Pour le RN, l’enjeu est éminemment politique. Il s’agit de monter une autre marche sur la voie qui mène vers la dédiabolisation, la normalisation définitive. C’est pourquoi il a tenu à être présent contre l’avis d’une partie de la classe politique, y compris le gouvernement qui lui a signifié qu’il n’avait pas sa place dans la marche.

Le parti fondé par Jean-Marie Le Pen est sur une courbe ascendante depuis deux décennies. Il dispose aujourd’hui de 88 députés à l’Assemblée nationale et sa candidate, Marine Le Pen, était présente au second tour des deux dernières élections présidentielles (2017 et 2022).

Marche contre l’antisémitisme : l’extrême droite grande bénéficiaire

Pour un parti aussi « normalisé », le « front républicain » qui se constitue à chaque second tour pour lui barrer la route, peut ne plus avoir de sens à l’avenir.

C’est la voie vers le pouvoir qui se balise pour l’extrême-droite en France. L’imprudence de la classe politique française se résume dans cette petite contradiction de l’ancien Premier ministre, Édouard Philippe qui, au lendemain de la marche, s’est félicité que le RN ait changé sur l’Europe, l’Euro, l’avortement et l’antisémitisme, déclarant toutefois qu’il fera « tout pour éviter une victoire de Marine Le Pen en 2027 ». Cela signifie-t-il qu’il soit accepté, le RN doit tout simplement renoncer à son passé antisémite ?
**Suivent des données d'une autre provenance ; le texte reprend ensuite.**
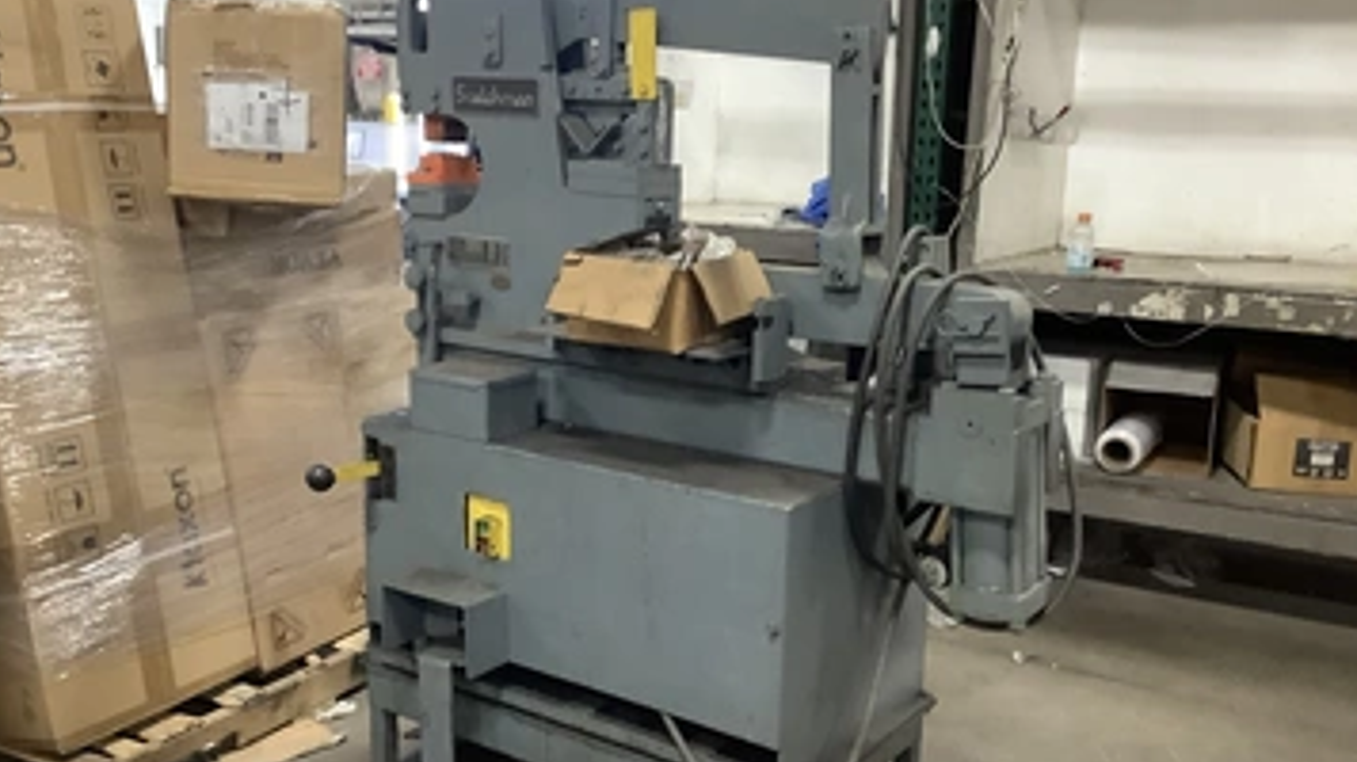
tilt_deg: -12.2
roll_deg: -1.8
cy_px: 434
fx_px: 1367
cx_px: 678
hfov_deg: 52.8
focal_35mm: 38
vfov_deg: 31.1
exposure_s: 1/30
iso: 500
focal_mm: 3.3
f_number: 2.4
Le RN a peut-être changé sur l’antisémitisme — bien que ses dirigeants actuels continuent à absoudre son fondateur de telles accusations – il n’en demeure pas moins que le parti a troqué un racisme pour un autre non moins abject, l’islamophobie. C’est l’autre grief avancé par ceux qui ont grincé des dents à l’annonce de la présence de l’extrême-droite à la manifestation du 12 novembre.

« Certains prétendent soutenir nos concitoyens de confession juive en confondant le rejet des musulmans et le soutien des Juifs », avait noté le président Macron.

Le Conseil français du culte musulman (CFCM) a dit comprendre « la réticence » de la communauté musulmane à marcher « aux côtés de racistes antimusulmans déclarés et assumés ».

La présence des musulmans à la marche de dimanche est difficilement quantifiable, mais certaines voix assurent qu’ils n’y étaient pas en force et concluent à « l’échec » de la manifestation. Si tel est le cas, la défection est largement justifiée : elle est due à la présence de racistes antimusulmans.

Paradoxalement, ce moment de « communion » a donné lieu à des attaques contre la communauté musulmane, coupable de n’avoir pas marché aux côtés de Marine Le Pen et d’Éric Zemmour. Ces critiques émanent des mêmes voix qui, à longueur d’année, mettent tout sur le dos de l’immigré et du musulman.

Il reste toutefois vrai que la marche n’a pas été franchement un grand succès. Elle a rassemblé 30 fois moins de manifestants que celle de 2015 contre le terrorisme après l’attaque contre l’hebdomadaire Charlie Hebdo.

La veille, au moins 300.000 (jusqu’à 800.000 selon certaines sources) Londoniens ont battu le pavé pour la Palestine. À Paris, le gros des manifestants est composé des sympathisants des partis politiques ayant pris part et de la frange âgée de la population. Il n’y a pas que les musulmans qui ont fait défaut, les jeunes aussi.

De nombreux Français qui ont préféré rester chez eux ont compris qu’antisémitisme et islamophobie sont les revers d’une même médaille. Ils ont aussi peut-être tenu à ce que leur engagement contre l’antisémitisme ne soit pas détourné en un soutien à ce que fait l’armée israélienne à Gaza. Les pro israéliens de France ont trop montré leur jeu et leur influence depuis le 7 octobre pour pouvoir continuer à manipuler.